# Задание
Напишите продолжение текста о живописи предвоенного соцреализма, начав сразу после его последнего предложения.

# Исходный текст
----------------
Пресыщенный зритель, возможно, скажет: «Фу, какая иллюстративность!». Но предвоенный соцреализм он этим не обидит. Потому что предвоенный соцреализм совсем не смущен собственной иллюстративностью. Многие из картин и создавались как иллюстративный материал – для отраслевых выставок «Пищевая промышленность» или «Успехи индустриализации». Они висели в пышных выставочных павильонах в обществе макетов ТЭЦ, товарных образцов и планшетов с победной инфографикой.

Для тридцатых такой функционал искусства был в порядке вещей – живопись уже считалась идеологически важной, но вполне утилитарной силой. Апофеоз этой отраслевой функциональности – картины, посвященные заводу «Светлана», шарикоподшипниковому заводу, комбинату «Севкабель», кондитерской фабрике «Большевик».

Картина Юлия Клевера «В рыбном магазине» – почти мало-голландская влюблённость в съедобное. Рыбы в монументальном аквариуме-фонтане – главные герои. Писалась картина для экспозиции «Рыбное хозяйство и рыбная торговля», матрёшечно входившей в выставку «Пищевая индустрия-1938». Потому выбор композиционного ядра безыскусно предсказуем: художник нам рыбов показывает. Красивое…

А люди-покупатели, хоть и вполне почтительно прописанные – просто композиционные компаньоны рыб. И адресаты пищевого счастья.

Картина Ольги Яновской-Ряжской «Мастера тортов» – такое же упоение кондитерским барокко и рококо от фабрики «Большевик». На табличке значится привычное «холст, масло», но подсознание шаловливо шепчет: «крем, марципан». Картина кажется написанной не красками, а кондитерскими ингредиентами. И что-то подсказывает, что это зрительское ощущение для художницы изначально было целевым.

Некоторые работы вызывают сложную гамму чувств – смесь смущенного умиления и томительной тревоги. Как, например, большое полотно Ивана Владимирова «Интуристы в Ленинграде» (1937) ставшее титульным для вставки. Выглядит оно как макро-иллюстрация к маршаковскому «Мистеру Твистеру».

И идеологично оно буквально по-детски, на уровне пионеров, шагающих на первом плане. Интуристы в салонах экскурсионных кабриолетов почему-то все одеты по моде 1910-х. Словно не люди 1937-го года, а пассажиры «Титаника». Наверное, чтобы понятнее была их буржуазность.
----------------
# Данные
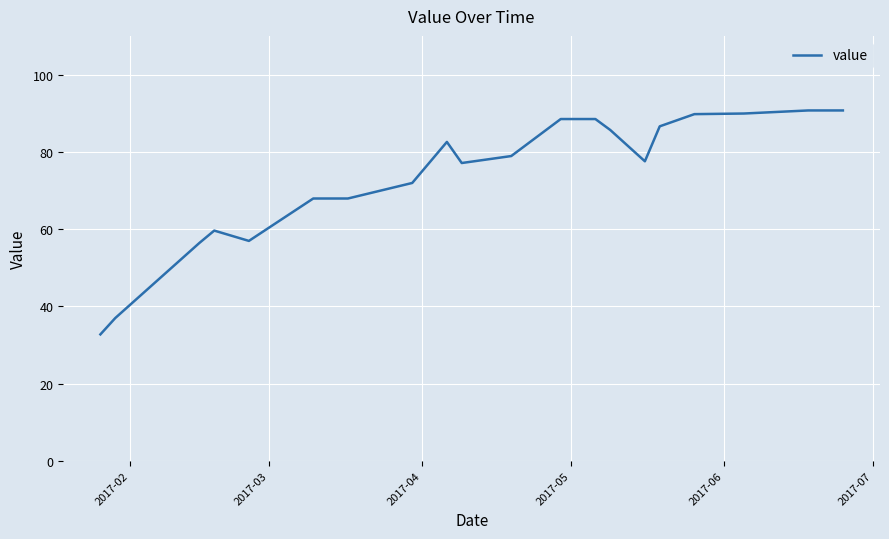

How many values are below 78?

10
----------------
# Результат задания
Кстати, о «Титанике»: если добавить к дате написания четверку, в животе от этой арифметики образуется неуютная прохлада. От мысли о том, что большая часть персонажей с левой стороны полотна – будущие мертвецы. Впрочем, в этом нарисованном мире не было тревожного послезавтра. Только радостное сегодня, и столь же радостное завтра. Которое превратившись в сегодня, получит такой же лучезарный день на замену. Вечное закольцованное счастье, вечное солнце, эпос без финала…

Такая наивная повествовательность совсем не мешала предвоенному искусству быть стилистически насыщенным. Цитатная база потрясает буквально коллекционерским изобилием. Например, на полотне Веры Орловой «Завод «Шарикоподшипник» – узнаваемая игра с фламандским барокко.

Складки, пухлые пальцы с изломом, «ветчинный» и «коньячный» колорит – всё как у Питера  Пауля Рубенса.

«Погрузка леса» от Генриха Фоглера – голландская скрупулёзность рисунка и звенящая оптика воздуха.

«Зимний спорт ребят» Сергея Христофорова – сюжет для обложки «Мурзилки», исполненный в манере Брейгеля.

Особенно велик в этом ещё не окаменевшем еще соцреализме франкофильский слой – вариации на тему импрессионизма. «Встреча героического экипажа», написана Петром Мальцевым в эстетике Эдуарда Мане, по-гогеновски зноен «Текстильный комбинат» Петра Строева.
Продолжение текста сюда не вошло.